C'est l'équivalent d'environ, en termes de poids, 49 000 matelas doubles cumulés. Donc c'est énormément de matière en peu de temps, illustre Cathy Dubé, directrice de la section de la collecte des matières résiduelles à la Ville de Québec.
Cette année, en raison du coût des loyers et de la disponibilité des logements, il y a eu moins de déménagements le 1er juillet. Le nombre de déchets qui jonchent les trottoirs est donc moins important. Cathy Dubé estime qu’il faudra environ deux semaines pour tout ramasser.
Mais qu'est-ce qui attend tous ces meubles et déchets? Pas l'incinérateur, assure-t-elle.
Tout ce qui est bois et métal va être recyclé systématiquement. Puis on a une partie aussi des matières, avec des tissus, tout ce que tissu, tapis et matelas, c'est sûr que c'est un petit peu difficile à valoriser tel quel, donc c'est broyé, puis ça sert de substitution pour le matériel de recouvrement dans les centres d'enfouissement, détaille Mme Dubé.
Elle précise que tout envoyer à l'incinérateur ne serait pas une bonne idée, et risquerait plutôt de causer des bris aux équipements.

Cathy Dubé, directrice de la section de la collecte de matières résiduelles à la Ville de Québec
Photo : Radio-Canada / Flavie Sauvageau
Signaler ses encombrants
Pour faciliter son travail, la Ville demande aux citoyens d'appeler le 311 quand ils souhaitent se débarrasser d'un encombrant.

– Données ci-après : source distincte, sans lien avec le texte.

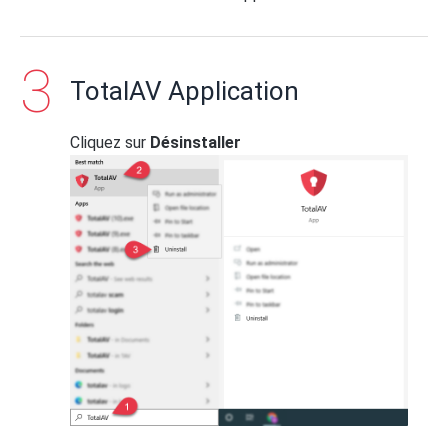
TotalAV Application
Cliquez sur
Désinstaller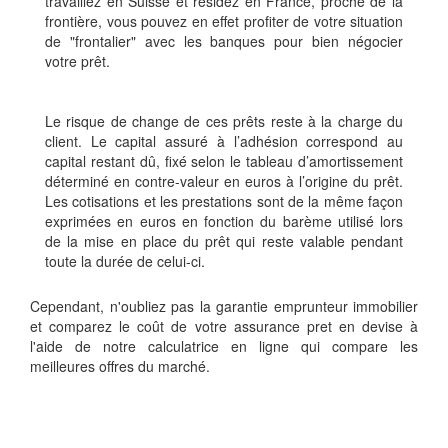
travaillez en Suisse et résidez en France, proche de la
frontière, vous pouvez en effet profiter de votre situation
de "frontalier" avec les banques pour bien négocier
votre prêt.
Le risque de change de ces prêts reste à la charge du
client. Le capital assuré à l’adhésion correspond au
capital restant dû, fixé selon le tableau d’amortissement
déterminé en contre-valeur en euros à l’origine du prêt.
Les cotisations et les prestations sont de la même façon
exprimées en euros en fonction du barème utilisé lors
de la mise en place du prêt qui reste valable pendant
toute la durée de celui-ci.
Cependant, n'oubliez pas la garantie emprunteur immobilier
et comparez le coût de votre assurance pret en devise à
l'aide de notre calculatrice en ligne qui compare les
meilleures offres du marché.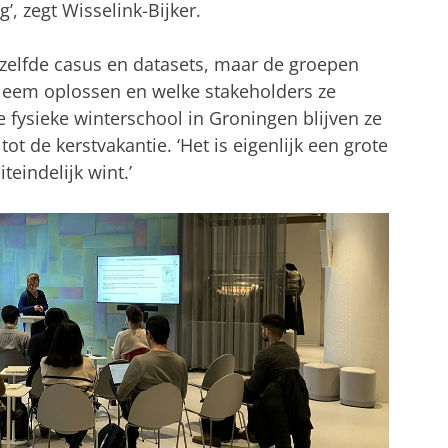
, zegt Wisselink-Bijker.
dezelfde casus en datasets, maar de groepen
bleem oplossen en welke stakeholders ze
 fysieke winterschool in Groningen blijven ze
t de kerstvakantie. ‘Het is eigenlijk een grote
teindelijk wint.’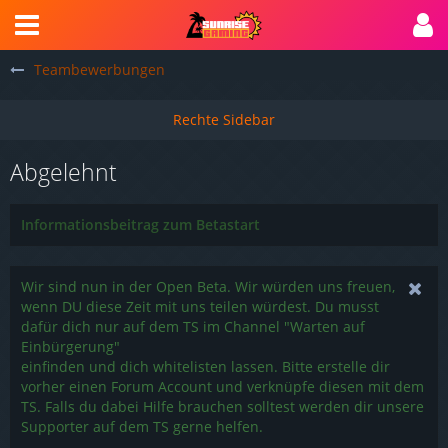
Teambewerbungen
Abgelehnt
Informationsbeitrag zum Betastart
Wir sind nun in der Open Beta. Wir würden uns freuen,
wenn DU diese Zeit mit uns teilen würdest. Du musst
dafür dich nur auf dem TS im Channel "Warten auf
Einbürgerung"
einfinden und dich whitelisten lassen. Bitte erstelle dir
vorher einen Forum Account und verknüpfe diesen mit dem
TS. Falls du dabei Hilfe brauchen solltest werden dir unsere
Supporter auf dem TS gerne helfen.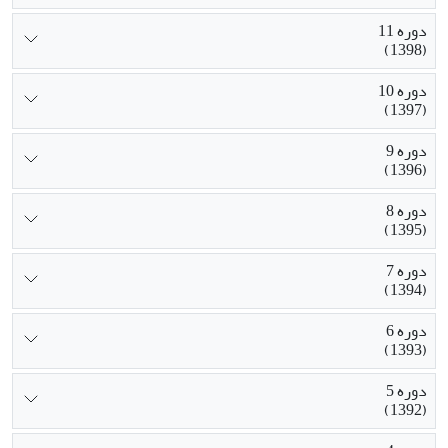
دوره 11
(1398)
دوره 10
(1397)
دوره 9
(1396)
دوره 8
(1395)
دوره 7
(1394)
دوره 6
(1393)
دوره 5
(1392)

Ils peuvent fournir la quantité de matière qu'ils ont, puis nous, ça nous permet d'optimiser nos parcours, ça fait que nos camions sont pleins, puis avoir le bon nombre pour faire le travail, explique Cathy Dubé.
Elle précise que ses équipes sillonnent quand même la ville depuis quelques semaines pour identifier les secteurs où la collecte d’encombrants est nécessaire.
La collecte des encombrants coûte environ 1,2 million de dollars par année aux contribuables de la capitale.